Your reply should hold the line containing "Abby Davisson: I think" and every later line of the records, reproduced exactly, and no other lines.

» **Exercise data**:
....
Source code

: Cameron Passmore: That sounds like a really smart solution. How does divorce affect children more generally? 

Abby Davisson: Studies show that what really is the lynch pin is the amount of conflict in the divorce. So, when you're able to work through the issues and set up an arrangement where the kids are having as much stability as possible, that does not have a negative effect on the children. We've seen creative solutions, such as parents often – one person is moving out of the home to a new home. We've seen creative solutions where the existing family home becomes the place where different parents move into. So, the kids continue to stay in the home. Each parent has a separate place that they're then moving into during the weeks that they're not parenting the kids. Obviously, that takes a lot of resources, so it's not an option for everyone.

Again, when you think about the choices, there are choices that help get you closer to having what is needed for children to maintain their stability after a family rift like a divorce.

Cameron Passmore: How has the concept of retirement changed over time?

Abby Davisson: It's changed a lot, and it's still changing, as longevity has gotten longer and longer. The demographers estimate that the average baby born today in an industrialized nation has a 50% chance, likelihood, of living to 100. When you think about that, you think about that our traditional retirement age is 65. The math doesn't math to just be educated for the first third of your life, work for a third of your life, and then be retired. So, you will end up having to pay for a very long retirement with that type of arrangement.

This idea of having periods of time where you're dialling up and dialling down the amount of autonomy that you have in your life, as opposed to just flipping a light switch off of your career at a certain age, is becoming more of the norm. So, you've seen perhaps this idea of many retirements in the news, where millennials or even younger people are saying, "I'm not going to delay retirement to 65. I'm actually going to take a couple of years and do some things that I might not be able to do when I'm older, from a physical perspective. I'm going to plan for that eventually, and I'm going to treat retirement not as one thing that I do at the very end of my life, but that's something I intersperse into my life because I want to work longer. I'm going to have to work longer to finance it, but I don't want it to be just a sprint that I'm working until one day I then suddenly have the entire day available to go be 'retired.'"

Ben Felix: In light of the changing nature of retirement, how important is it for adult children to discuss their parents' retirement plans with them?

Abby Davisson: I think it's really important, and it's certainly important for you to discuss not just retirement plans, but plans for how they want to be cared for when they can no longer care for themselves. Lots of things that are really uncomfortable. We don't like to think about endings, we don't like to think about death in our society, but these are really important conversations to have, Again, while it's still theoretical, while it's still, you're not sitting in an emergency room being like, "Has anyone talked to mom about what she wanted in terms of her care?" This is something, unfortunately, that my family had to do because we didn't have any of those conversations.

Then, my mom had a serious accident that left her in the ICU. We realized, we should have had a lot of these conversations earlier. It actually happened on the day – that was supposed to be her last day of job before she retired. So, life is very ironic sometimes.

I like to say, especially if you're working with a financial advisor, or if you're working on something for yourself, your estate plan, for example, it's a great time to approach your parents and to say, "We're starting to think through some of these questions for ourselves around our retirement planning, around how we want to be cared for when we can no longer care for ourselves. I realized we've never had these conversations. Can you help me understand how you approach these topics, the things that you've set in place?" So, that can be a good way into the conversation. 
....
» **Response below**:
Abby Davisson: I think it's really important, and it's certainly important for you to discuss not just retirement plans, but plans for how they want to be cared for when they can no longer care for themselves. Lots of things that are really uncomfortable. We don't like to think about endings, we don't like to think about death in our society, but these are really important conversations to have, Again, while it's still theoretical, while it's still, you're not sitting in an emergency room being like, "Has anyone talked to mom about what she wanted in terms of her care?" This is something, unfortunately, that my family had to do because we didn't have any of those conversations.

Then, my mom had a serious accident that left her in the ICU. We realized, we should have had a lot of these conversations earlier. It actually happened on the day – that was supposed to be her last day of job before she retired. So, life is very ironic sometimes.

I like to say, especially if you're working with a financial advisor, or if you're working on something for yourself, your estate plan, for example, it's a great time to approach your parents and to say, "We're starting to think through some of these questions for ourselves around our retirement planning, around how we want to be cared for when we can no longer care for ourselves. I realized we've never had these conversations. Can you help me understand how you approach these topics, the things that you've set in place?" So, that can be a good way into the conversation. 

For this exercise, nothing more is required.